# Majestic in IBO



## itsme_timd (Sep 4, 2008)

Hi All,

Here's my latest pen, a Rodium and BT Majestic RB in Irish Bog Oak.  I worked hard on the finish on this one and got a LOT of input from IAP members (THANKS!) on the CA/BLO finish.  I still see places to improve it but am pretty pleased with the final product.


----------



## ldb2000 (Sep 4, 2008)

Beautiful pen Tim . It really looks great in the IBO . The finish is great , CA/BLO is the hardest to master but well worth the time . Great photos also . The Majestic is my favorite pen , my everyday pen is a Majestic Jr in Lapis Tru-Stone .


----------



## desertyellow (Sep 4, 2008)

It is beautiful.
The only thing that could possibly make it better is a fountain pen conversion.


----------



## jttheclockman (Sep 4, 2008)

Nice job on that pen. That is one classy pen kit for sure and you did it proud.


----------



## Russianwolf (Sep 4, 2008)

That is an outstanding pen Tim. One of the things I love about Bog Oak is the texture in the wood. I think you've done a great job in showcasing it.


----------



## Rudy Vey (Sep 4, 2008)

Of all the wooden pens I make, IBO never gets finished with CA. I use Enduro or Unaxol on it, as someone already said, this wood has a great texture and i do not want to totally coat it in plastic. The water based finishes keep this texture.


----------



## PaulDoug (Sep 4, 2008)

Great looking pen, nice job


----------



## dntrost (Sep 4, 2008)

Very Nice!  looks great from here!


----------



## itsme_timd (Sep 4, 2008)

Thanks everyone, I appreciate the comments.

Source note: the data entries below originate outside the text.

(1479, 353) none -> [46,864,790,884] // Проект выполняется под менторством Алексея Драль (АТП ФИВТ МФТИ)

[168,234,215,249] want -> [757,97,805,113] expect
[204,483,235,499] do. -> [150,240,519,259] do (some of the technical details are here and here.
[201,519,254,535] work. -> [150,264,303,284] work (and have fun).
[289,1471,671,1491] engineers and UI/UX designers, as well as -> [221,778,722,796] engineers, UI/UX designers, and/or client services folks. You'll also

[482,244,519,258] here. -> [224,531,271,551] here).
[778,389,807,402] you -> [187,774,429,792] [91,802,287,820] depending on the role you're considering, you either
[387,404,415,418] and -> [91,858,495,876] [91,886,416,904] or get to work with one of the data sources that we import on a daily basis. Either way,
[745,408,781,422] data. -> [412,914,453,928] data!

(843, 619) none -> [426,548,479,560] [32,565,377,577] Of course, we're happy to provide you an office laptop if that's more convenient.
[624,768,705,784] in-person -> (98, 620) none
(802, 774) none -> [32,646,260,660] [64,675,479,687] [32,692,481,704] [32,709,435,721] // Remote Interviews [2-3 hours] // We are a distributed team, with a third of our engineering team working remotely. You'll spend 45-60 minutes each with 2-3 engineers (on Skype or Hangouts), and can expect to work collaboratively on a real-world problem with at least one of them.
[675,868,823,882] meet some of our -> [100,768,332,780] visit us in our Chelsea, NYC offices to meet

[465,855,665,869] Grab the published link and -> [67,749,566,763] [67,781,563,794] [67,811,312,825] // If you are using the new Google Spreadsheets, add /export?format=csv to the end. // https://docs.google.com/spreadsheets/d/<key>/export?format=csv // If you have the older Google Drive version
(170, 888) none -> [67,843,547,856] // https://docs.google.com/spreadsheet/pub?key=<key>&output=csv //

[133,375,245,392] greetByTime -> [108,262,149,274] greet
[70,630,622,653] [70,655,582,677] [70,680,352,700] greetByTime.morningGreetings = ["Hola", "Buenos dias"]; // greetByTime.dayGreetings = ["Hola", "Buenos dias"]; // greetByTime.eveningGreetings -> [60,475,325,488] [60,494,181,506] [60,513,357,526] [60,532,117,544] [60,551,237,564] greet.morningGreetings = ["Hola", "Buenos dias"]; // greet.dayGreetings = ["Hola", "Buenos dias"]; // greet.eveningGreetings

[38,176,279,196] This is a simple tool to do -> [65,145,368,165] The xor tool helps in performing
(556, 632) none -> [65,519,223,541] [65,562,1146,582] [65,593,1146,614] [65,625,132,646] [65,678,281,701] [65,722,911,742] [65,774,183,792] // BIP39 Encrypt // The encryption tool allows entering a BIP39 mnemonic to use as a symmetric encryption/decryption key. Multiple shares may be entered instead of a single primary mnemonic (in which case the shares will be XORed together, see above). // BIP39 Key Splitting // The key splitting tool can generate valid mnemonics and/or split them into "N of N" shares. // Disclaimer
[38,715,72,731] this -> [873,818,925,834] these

I do have a personal preference for the CA/BLO type finish on all woods. You can still see the distinct grain of the IBO but it has the smooth and slick feel that I like.

The pictures don't showcase the contrast in the grain very well at all.


----------



## Ligget (Sep 4, 2008)

That is simply stunning!


----------



## Bear_Knuckle_Turner (Sep 4, 2008)

Very very beautiful work!  I've been searching for some IBO.....to no avail yet.  

Again, outstanding work!


----------



## papaturner (Sep 4, 2008)

Beautiful pen.


----------



## toolcrazy (Sep 4, 2008)

Very nice. Good work.


----------



## altaciii (Sep 4, 2008)

I have the kit, and have been waiting for the right wood to use.  That pen really looks good and I have some IBO on order.  Can't wait to try it.  I can only hope it comes out as nice as yours.  Beautiful work, good job.


----------